### Items
◆ ◆ ◆

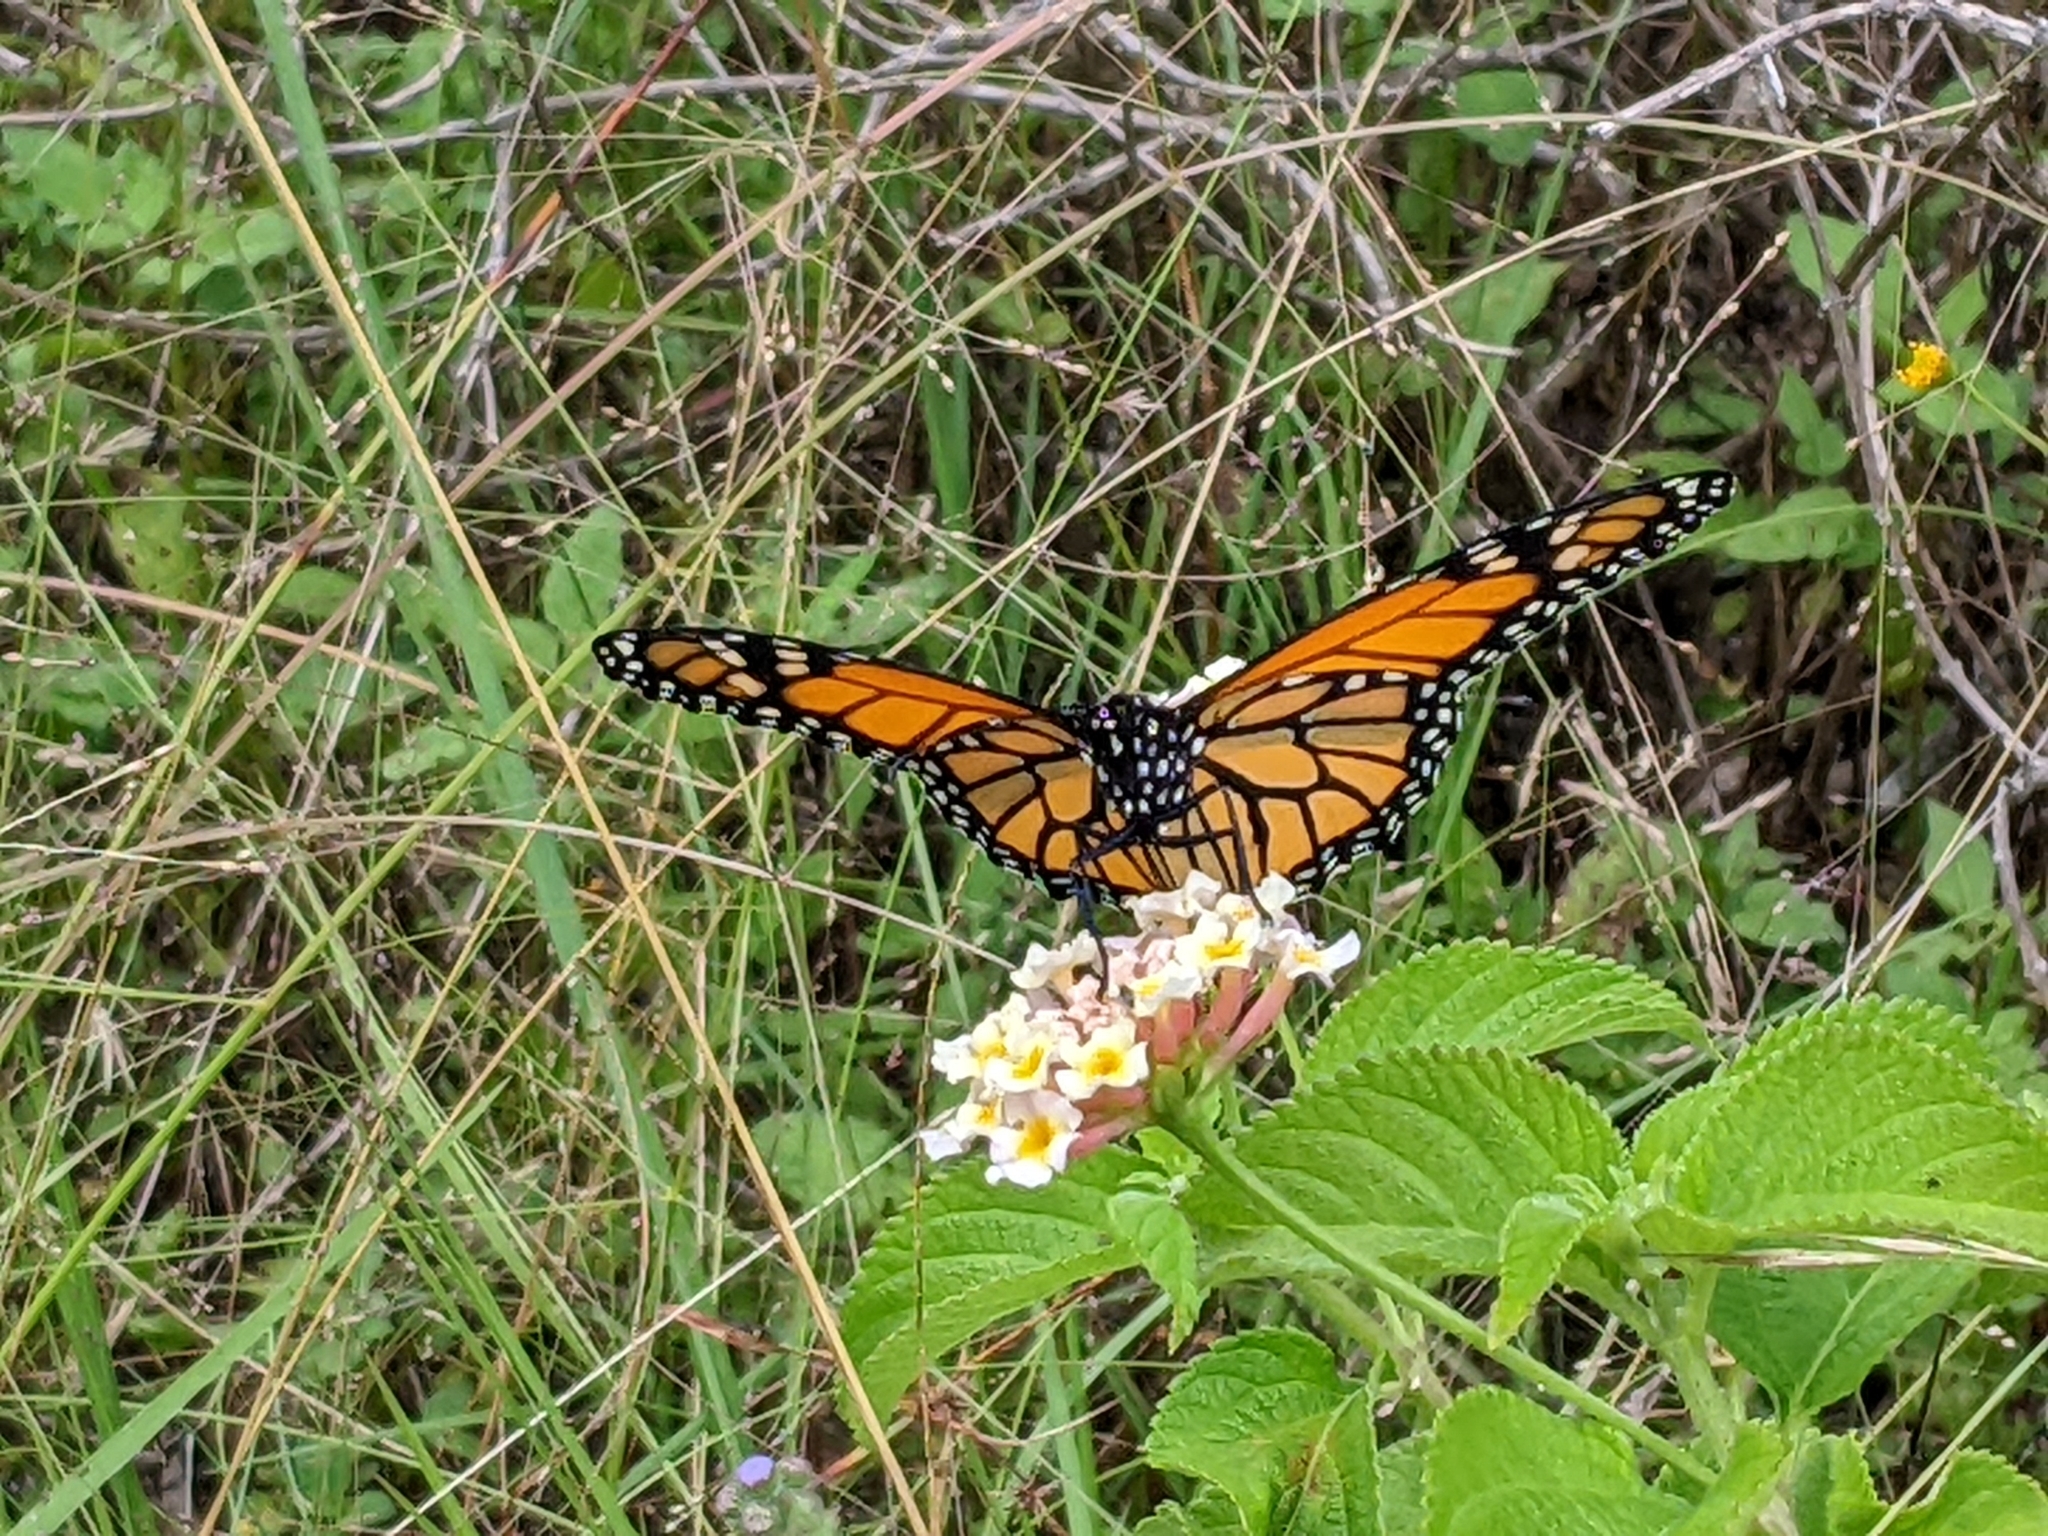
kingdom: Animalia
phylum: Arthropoda
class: Insecta
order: Lepidoptera
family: Nymphalidae
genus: Danaus
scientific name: Danaus plexippus
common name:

◆ ◆ ◆

### Written task
Format the lines of the records above as a Markdown table with the columns No. and Line, numbering the rows and skipping any blank lines. Leave the pictures out of the table.

### Response below
| No. | Line |
|---|---|
| 1 | kingdom: Animalia |
| 2 | phylum: Arthropoda |
| 3 | class: Insecta |
| 4 | order: Lepidoptera |
| 5 | family: Nymphalidae |
| 6 | genus: Danaus |
| 7 | scientific name: Danaus plexippus |
| 8 | common name: |